Shameful problem
 

Hi people,

The adding of ammonium (NH4+) to water causes the pH to drop, right? I've been searching for a way to find the pH of a solution which contains respectively 1.8E-5, 7.1E-6, and 3.6E-6 mole/L ammonia, and found that the pH's were respectively 7.001; 7.19 and 7.35... There must be something wrong with my method, since even if it would cause the pH to rise, then it would rise together with the concentration, and not rise while concentration drops. Could anyone propose a correct solution to this problem?

A very confused (and not half ashamed) student

acidity
 

you are discussing two different things - ammonia ( a base) and ammonium (an ion)

addition of an ammonium salt (of a strong acid i.e. ammonium chlopride ) will cause the pH to drop (i.e. get smaller) but addition of ammonia (a base) will cause the pH to get larger

which would you like explained?

I am talking about the addition about ammonium to water; by using the Ka value (9.25), i can theoretically calculate the concentration of hydrogen atoms by using a quadratical equation, is this possible? By using this equation i get pH values which are higher instead of lower than 7 which is very disturbing indeed. Any help would be appreciated :)

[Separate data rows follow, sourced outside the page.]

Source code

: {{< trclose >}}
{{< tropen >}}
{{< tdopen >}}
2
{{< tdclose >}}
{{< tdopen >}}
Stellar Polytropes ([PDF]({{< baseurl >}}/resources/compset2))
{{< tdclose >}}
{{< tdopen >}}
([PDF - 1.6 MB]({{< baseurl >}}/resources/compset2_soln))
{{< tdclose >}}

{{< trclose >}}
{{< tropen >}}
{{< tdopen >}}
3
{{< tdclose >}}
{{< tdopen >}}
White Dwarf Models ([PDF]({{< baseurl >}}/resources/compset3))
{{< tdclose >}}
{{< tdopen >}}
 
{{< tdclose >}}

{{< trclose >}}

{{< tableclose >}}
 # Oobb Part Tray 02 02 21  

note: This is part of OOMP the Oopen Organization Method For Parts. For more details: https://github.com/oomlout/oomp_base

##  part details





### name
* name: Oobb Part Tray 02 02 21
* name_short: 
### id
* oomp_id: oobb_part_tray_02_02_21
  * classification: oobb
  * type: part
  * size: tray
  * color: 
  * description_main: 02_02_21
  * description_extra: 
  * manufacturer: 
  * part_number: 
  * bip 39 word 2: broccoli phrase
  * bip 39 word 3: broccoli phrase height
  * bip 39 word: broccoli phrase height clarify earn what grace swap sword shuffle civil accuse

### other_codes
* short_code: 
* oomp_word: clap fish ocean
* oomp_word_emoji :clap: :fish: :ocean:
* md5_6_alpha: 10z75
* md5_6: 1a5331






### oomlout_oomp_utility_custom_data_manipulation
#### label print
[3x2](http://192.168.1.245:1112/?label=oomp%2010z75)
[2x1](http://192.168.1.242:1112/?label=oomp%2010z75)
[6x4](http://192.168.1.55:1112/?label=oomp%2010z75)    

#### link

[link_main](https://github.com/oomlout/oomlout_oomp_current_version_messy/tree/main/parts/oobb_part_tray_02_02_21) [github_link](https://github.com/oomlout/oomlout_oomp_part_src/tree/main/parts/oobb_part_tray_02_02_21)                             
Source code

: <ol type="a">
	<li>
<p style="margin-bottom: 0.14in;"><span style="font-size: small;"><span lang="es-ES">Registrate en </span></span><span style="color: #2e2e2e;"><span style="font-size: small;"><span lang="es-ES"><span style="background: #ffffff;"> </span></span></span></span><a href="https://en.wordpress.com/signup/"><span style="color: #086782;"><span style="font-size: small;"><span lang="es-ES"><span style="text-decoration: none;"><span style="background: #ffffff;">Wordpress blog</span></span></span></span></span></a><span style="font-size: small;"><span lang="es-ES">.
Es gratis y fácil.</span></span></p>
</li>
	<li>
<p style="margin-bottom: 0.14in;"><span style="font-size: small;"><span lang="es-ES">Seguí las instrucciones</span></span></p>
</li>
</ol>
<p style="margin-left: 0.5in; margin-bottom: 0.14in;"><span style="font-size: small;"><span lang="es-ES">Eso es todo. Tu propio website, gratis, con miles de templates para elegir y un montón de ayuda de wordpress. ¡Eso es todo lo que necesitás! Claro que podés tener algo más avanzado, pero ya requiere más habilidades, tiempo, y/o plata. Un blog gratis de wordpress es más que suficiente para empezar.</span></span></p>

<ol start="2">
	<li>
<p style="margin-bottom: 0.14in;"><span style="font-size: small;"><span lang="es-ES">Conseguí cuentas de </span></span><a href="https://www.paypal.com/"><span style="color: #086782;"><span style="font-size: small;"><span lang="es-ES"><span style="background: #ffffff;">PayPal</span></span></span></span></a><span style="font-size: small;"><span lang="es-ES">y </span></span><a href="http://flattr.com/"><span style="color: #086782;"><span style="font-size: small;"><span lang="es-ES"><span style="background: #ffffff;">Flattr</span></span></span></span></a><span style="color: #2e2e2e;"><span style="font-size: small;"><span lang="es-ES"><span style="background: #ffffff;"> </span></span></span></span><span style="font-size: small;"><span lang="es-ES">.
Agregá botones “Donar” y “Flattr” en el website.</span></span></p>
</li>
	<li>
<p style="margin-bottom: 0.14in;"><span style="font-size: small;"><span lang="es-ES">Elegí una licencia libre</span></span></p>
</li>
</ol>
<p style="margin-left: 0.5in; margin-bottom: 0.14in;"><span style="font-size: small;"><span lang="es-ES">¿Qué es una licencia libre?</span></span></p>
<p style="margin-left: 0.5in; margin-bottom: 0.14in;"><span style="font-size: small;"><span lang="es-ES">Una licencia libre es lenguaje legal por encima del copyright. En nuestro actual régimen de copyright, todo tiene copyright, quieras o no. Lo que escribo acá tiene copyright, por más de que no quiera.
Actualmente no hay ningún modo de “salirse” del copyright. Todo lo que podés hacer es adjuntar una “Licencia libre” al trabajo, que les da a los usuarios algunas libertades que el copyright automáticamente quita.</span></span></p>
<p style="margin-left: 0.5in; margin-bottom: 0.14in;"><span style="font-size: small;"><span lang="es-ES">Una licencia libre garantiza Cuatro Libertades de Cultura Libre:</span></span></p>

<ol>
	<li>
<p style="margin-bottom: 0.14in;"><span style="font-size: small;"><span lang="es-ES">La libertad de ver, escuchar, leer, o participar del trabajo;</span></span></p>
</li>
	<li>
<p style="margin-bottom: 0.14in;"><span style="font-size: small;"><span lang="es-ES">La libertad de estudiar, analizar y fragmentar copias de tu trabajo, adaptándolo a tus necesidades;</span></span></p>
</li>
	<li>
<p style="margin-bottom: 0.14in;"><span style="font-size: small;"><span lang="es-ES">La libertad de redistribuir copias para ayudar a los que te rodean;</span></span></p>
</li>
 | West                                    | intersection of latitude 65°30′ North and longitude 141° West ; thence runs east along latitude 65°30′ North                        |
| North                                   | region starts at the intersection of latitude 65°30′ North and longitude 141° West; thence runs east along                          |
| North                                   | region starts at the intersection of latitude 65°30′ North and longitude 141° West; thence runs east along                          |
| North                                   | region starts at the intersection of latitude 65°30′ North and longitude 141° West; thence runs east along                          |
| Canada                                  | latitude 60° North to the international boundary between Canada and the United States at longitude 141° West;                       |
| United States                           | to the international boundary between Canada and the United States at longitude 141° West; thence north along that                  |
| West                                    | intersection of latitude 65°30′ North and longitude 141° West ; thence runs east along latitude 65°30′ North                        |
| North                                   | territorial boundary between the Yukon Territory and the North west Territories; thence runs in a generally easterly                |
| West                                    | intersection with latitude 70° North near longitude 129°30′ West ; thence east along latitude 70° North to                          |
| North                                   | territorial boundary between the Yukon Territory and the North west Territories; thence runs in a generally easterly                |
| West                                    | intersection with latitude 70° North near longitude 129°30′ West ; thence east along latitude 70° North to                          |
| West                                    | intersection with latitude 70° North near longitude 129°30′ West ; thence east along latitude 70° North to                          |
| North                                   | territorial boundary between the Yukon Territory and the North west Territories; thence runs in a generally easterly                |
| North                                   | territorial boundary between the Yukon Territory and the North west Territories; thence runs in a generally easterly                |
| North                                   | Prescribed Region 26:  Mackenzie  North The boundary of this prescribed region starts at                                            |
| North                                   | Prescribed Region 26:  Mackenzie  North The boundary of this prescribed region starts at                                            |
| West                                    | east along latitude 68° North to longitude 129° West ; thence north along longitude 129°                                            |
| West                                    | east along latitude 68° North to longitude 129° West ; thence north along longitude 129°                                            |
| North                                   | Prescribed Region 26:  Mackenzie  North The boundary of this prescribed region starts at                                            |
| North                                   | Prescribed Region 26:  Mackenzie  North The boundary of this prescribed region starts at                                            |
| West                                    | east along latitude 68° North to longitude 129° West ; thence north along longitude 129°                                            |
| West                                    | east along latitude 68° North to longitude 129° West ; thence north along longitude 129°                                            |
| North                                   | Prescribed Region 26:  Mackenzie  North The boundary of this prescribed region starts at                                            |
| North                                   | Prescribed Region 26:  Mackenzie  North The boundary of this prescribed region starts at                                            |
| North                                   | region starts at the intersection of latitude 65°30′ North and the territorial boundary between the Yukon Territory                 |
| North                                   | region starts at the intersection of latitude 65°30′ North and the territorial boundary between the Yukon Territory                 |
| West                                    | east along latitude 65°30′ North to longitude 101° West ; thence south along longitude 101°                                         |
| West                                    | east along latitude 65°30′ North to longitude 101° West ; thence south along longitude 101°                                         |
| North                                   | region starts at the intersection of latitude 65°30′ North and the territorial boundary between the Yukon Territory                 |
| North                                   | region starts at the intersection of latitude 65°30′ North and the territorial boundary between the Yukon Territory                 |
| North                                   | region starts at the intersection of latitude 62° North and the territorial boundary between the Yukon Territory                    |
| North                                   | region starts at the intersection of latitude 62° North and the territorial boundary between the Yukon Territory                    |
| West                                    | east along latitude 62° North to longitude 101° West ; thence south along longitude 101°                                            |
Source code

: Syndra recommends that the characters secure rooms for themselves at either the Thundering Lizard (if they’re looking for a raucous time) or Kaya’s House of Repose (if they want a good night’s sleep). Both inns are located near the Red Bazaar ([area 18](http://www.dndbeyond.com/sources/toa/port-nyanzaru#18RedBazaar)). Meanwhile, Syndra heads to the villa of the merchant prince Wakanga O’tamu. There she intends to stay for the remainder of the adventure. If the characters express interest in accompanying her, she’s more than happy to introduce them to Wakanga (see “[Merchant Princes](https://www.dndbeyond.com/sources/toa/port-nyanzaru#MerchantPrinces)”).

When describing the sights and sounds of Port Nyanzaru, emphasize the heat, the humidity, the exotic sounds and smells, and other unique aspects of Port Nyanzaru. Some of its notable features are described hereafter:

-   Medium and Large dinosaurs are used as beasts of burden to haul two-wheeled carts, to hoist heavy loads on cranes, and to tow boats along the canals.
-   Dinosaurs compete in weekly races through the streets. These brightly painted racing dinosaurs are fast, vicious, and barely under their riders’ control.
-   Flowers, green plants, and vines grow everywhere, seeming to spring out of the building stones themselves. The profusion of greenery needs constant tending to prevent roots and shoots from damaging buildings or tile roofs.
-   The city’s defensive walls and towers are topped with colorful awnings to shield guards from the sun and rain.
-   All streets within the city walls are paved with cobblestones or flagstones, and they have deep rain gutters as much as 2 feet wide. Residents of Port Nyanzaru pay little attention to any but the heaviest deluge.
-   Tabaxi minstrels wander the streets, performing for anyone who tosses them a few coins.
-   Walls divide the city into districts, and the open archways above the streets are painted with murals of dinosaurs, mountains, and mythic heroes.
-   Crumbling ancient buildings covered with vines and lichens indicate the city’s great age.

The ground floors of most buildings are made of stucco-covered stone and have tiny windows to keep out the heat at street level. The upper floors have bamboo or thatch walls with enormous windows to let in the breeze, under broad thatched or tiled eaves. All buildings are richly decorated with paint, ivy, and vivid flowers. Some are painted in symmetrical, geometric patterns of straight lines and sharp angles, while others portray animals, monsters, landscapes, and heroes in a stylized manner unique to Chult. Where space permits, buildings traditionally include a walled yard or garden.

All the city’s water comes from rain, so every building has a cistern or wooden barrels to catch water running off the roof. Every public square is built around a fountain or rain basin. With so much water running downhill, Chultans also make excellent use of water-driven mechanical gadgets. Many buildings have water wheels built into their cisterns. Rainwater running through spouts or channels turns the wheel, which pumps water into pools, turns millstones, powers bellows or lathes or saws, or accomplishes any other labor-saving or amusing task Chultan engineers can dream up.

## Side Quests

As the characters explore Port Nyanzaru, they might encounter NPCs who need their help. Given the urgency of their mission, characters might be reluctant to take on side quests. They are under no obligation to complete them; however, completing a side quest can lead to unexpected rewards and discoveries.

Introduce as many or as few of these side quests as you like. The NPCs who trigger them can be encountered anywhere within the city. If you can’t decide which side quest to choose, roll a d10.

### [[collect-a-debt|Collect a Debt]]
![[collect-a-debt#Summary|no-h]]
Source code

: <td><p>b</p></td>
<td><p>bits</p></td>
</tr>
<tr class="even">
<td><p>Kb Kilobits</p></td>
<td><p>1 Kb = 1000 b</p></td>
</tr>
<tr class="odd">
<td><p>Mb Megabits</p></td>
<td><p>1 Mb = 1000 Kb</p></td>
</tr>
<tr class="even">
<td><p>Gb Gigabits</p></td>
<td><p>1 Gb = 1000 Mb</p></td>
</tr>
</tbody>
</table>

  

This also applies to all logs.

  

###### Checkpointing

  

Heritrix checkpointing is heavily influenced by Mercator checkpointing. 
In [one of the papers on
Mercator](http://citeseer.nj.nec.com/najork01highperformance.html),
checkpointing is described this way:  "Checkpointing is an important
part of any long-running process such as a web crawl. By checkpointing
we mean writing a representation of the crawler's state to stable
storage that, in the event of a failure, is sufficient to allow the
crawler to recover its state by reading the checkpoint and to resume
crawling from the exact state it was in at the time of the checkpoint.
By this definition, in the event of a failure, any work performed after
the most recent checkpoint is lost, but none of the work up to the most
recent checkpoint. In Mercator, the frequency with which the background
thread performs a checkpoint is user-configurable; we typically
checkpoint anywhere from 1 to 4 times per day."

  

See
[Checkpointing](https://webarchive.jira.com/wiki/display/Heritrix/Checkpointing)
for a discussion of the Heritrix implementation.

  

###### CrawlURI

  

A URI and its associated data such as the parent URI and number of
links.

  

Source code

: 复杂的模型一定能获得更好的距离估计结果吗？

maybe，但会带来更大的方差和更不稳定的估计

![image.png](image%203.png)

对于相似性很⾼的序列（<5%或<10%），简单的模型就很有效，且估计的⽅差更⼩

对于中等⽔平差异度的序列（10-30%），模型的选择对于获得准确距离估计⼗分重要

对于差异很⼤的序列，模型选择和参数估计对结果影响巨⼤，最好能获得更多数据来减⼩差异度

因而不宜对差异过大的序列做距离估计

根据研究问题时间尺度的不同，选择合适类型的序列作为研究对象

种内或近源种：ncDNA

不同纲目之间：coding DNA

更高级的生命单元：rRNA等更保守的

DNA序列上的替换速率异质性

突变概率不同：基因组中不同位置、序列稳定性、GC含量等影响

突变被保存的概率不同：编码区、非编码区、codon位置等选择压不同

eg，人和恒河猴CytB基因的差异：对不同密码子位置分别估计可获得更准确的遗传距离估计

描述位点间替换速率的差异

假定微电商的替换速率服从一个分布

PS: not sure if ammonium can be qualified as a strong acid

Going back to your original question, if you wanted a solution of 1.8 x 10-5 M [NH3], the best way would be to find a solution of concentrated NH3 (ammonium hydroxide) and use the dilution equation to solve for how much water you must dilute the solution with (it will be a lot).
M1V1 = M2V2

Analytically, and using your first number (1.8 x 10-5 M NH3)
NH3 + H2O --> NH4+ + OH-
(1.8 x 10-5 - x) x x x

Kb = 1.8 x 10-5 = X2 / (1.8 x 10-5 - X)
Solving for X yields OH-
determine H+ using the dilute solution relationship (H+)(OH-) = 1 10-14
determine pH - value should be in the 8-9 region

The lower concentrations will be closer to 7. The addition of something like ammonium chloride (the conjugate acid of ammonia) will cause the pH to drop.

no ammonium is a weak acid. First off, I think that 9.25 is actually the pKa, you'll need to inverse log this value to obtain the ka. The rest is simple

Ka=[NH3+x][H30+ +x]/[initial ammonium-x]

=[x][x]/[initial ammonium concentration-x], solve for x, which is the acid concentration (hydronium)

how would you obtain the pH from the hydronium concentration?

Thanks a bunch for the proposed solutions, but apparently they are both wrong. Before i posted here, i used the quadratic equation proposed by GCT; but that gave me very strange pH's indeed. It seems like the concentrations are so low that autodissociation of water (H2O ---> H3O+ +OH-) should be taken into consideration. I eventually found the solution in one of my former chemistry courses, so no need to pay my problem further heed. Nevertheless i'm grateful for your quick replies. Keep it up!

If you performed the calculations correctly, it should have given you the answer. Did you use the x to find the pH, that is did you take that negative logarithm of x? Did you take the inverse log of the pKa value to obtain Ka. This is not a difficult problem at all.

I've never had to consider the autodissociation of water in calculations, unless you are dealing with a very, very, very small initial concentration of ammonium. It is ammonium right? Note that I was replying for the ammonium suggestion (in some cases you were wondering about ammonia, you know that there's a difference right?).

The "very strange pH" indicates that you've failed to solve correctly for the solution. Suggest to me an initial concentration of ammonium, and I'll tell you the pH in a jiffy. You should NOT have to take into account the autodissociation of water in most cases.

How does the jiffy affect the pH?

Re: Shameful problem
 

9.04, 8.74 and 8.49

BATE rulez 8)

Best,
Borek

Smarkotan oz gluthozmaz